Finding solace with another man of the cloth was something Randy never would have imagined happening up until a few years ago. But the rapport he developed with the bishop had Randy allowing a sense of hope to peer into his tortured spirit.

A couple of weeks ago however, Randy experienced another major letdown when news came from his lawyer Gregg Stack. Randy found it unbelievable that the diocese had relayed there would be no more efforts made, on its part, to raise the remaining half of the $14 million compensation to Bennett's victims. "I still can't believe it," Randy said. "I think I need to hear it from the bishop himself. I want to think that it was a huge mistake, that it was communicated wrong or something. I put all my confidence in Bishop Crosby and I have a real hard time believing that he would deceive me."

The diocese's claim of having no money to pay, he says, is a lame excuse that holds no water.

"The Catholic Church is the biggest and richest organization in the world, and they are crying poor mouth," he said. "They could have this paid if they really wanted to and have this finished up. They could have borrowed the money from other dioceses...they should've gone right to the Vatican."

Randy says it's difficult to explain how this compensation might've been the key to closing a very ugly and elongated chapter of his life. It's not just the money alone, it's the principle attached to paying the debt; it's a reckoning of a repulsive wrong that has crippled him emotionally and spiritually for the best part of his life. When the courts sided with Bennett's victims and pointed the finger at the diocese-it was an affirmation for Randy as a victim, that indeed it was not his shame to bear anymore, it was the Church's shame, the diocese's shame because they shrouded the truth and protected Bennett rather the victims who innocently went through his hands.

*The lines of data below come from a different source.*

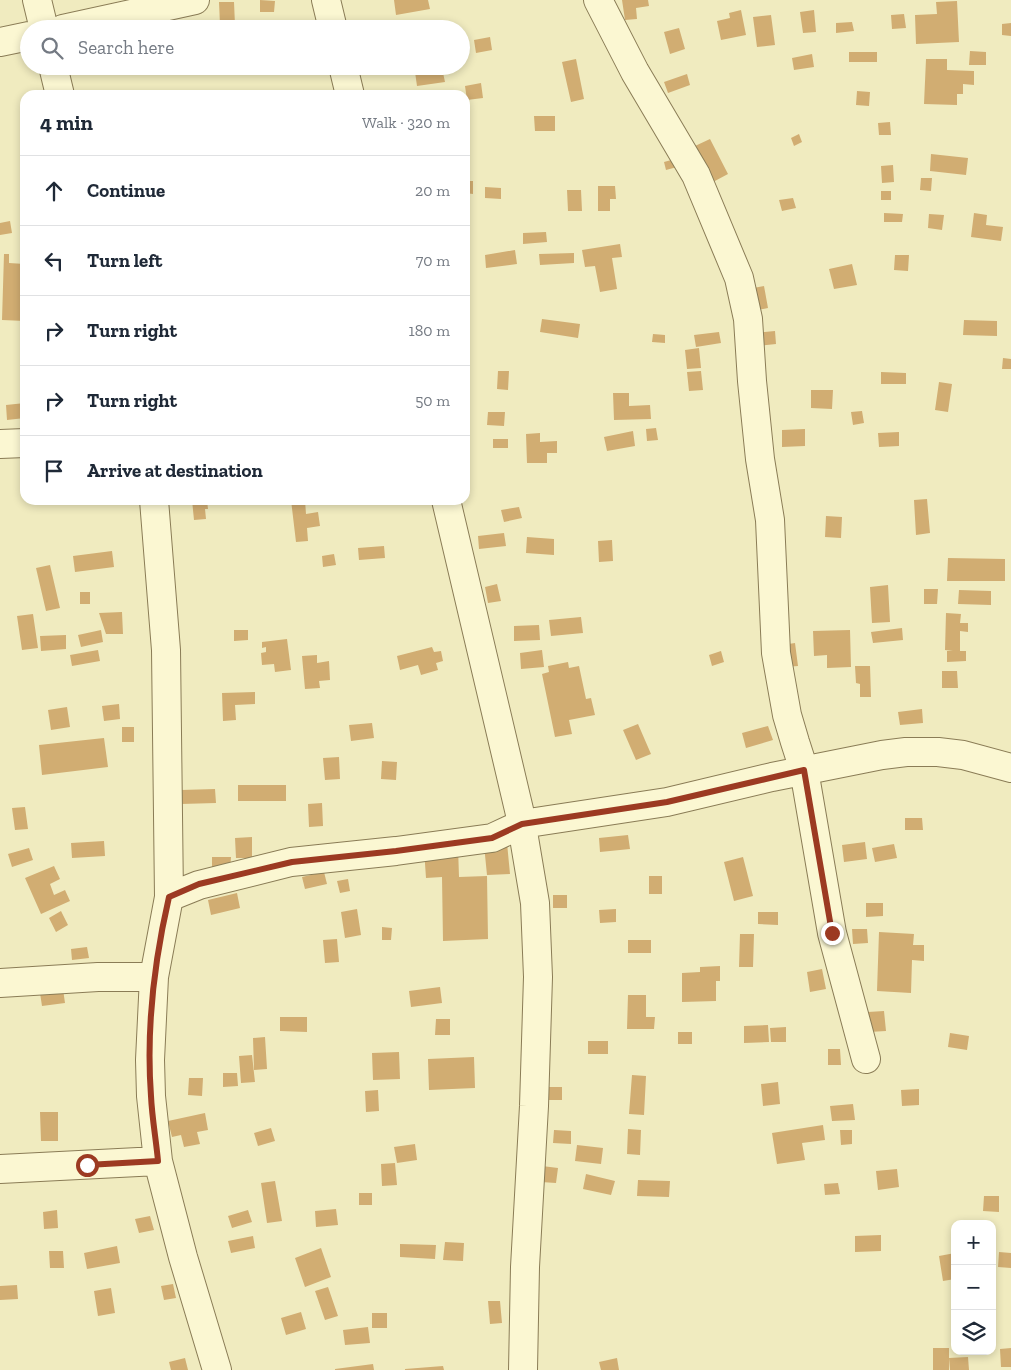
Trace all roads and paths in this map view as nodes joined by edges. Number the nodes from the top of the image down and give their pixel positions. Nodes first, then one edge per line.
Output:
1 (37, 0) edge
2 (196, 0) edge
3 (326, 0) edge
4 (598, 0) edge
5 (42, 20) edge
6 (104, 20) edge
7 (331, 20) edge
8 (20, 38) edge
9 (0, 42) edge
10 (55, 75) edge
11 (345, 75) edge
12 (59, 90) edge
13 (349, 90) edge
14 (20, 443) edge
15 (0, 444) edge
16 (154, 505) edge
17 (447, 505) edge
18 (1011, 768) edge
19 (804, 770) junction
20 (522, 824) junction
21 (169, 897) junction
22 (154, 978) junction
23 (0, 983) edge
24 (866, 1059) dead end
25 (158, 1161) junction
26 (0, 1169) edge
27 (217, 1370) edge
28 (522, 1370) edge

1 - 5 street
2 - 6 street
3 - 7 street
4 - 19 street
8 - 9 street
10 - 12 street
11 - 13 street
14 - 15 street
16 - 21 street
17 - 20 street
18 - 19 street
19 - 20 street
19 - 24 street
20 - 21 street
20 - 28 street
21 - 22 street
22 - 23 street
22 - 25 street
25 - 26 street
25 - 27 street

The compensation payment is an important and final phase of the whole accountability aspect of what happened to Randy and the many more who endured the same vile abuse. For Randy it's like running a 40-year-long marathon, he yearns to finally cross the finish line, for closure and a sense of freedom from what chains him to an unhappy past.

He explains how the dead weight of Bennett's sins have been planted heavily on his shoulders for so many years, how he has carried and felt the shame and embarrassment of a history with the pedophile priest and how he laments often for a childhood that was cruelly robbed from him by the same man.

"No one will ever understand what it does to a person, only a victim can know the pain and horrible feelings that come after such abuse, and probably, in some cases their wives and immediate family," said Randy. "Now, so many years later, so many years fighting to have some kind of life that is free from it all, I am tired and so sick of it all. If the diocese is trying to get out of this, then it only means we are victims all over again. When Bishop Crosby comes back, I will probably call him...yes, I will call him; I want him to tell me himself."